Copy the data that follows exactly, and include none of its images.

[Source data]
═══
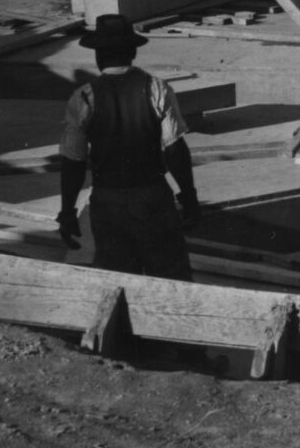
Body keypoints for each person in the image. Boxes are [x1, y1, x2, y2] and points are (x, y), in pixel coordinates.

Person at [56, 14, 199, 278]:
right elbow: (175, 149)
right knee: (170, 279)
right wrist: (188, 197)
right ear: (133, 52)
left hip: (108, 201)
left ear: (98, 56)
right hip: (152, 197)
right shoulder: (157, 89)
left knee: (119, 279)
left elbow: (73, 161)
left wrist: (67, 211)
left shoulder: (83, 98)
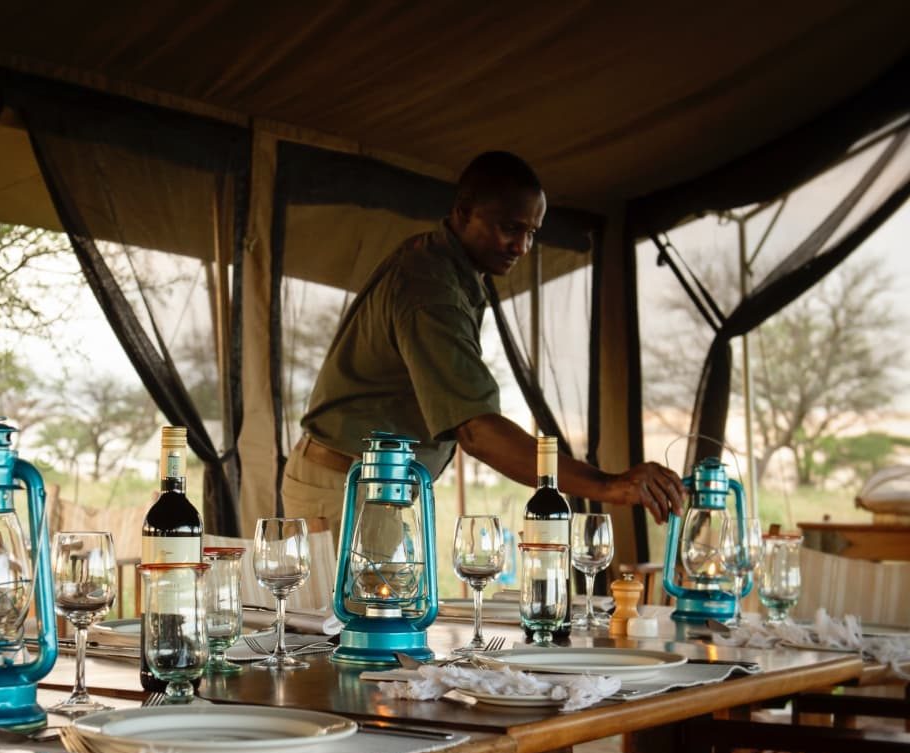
═══
#### [SOLUTION TO THIS TASK]
Body keypoints for each person in the image. Boxes are [x1, y1, x2, y2] and points are (x, y), in pixel coordinates.

Person at [56, 14, 199, 278]:
right elbow: (175, 149)
right knee: (170, 279)
right wrist: (188, 197)
right ear: (133, 52)
left hip: (108, 201)
left ear: (98, 56)
right hip: (152, 197)
right shoulder: (157, 89)
left knee: (119, 279)
left elbow: (73, 161)
left wrist: (67, 211)
left shoulder: (83, 98)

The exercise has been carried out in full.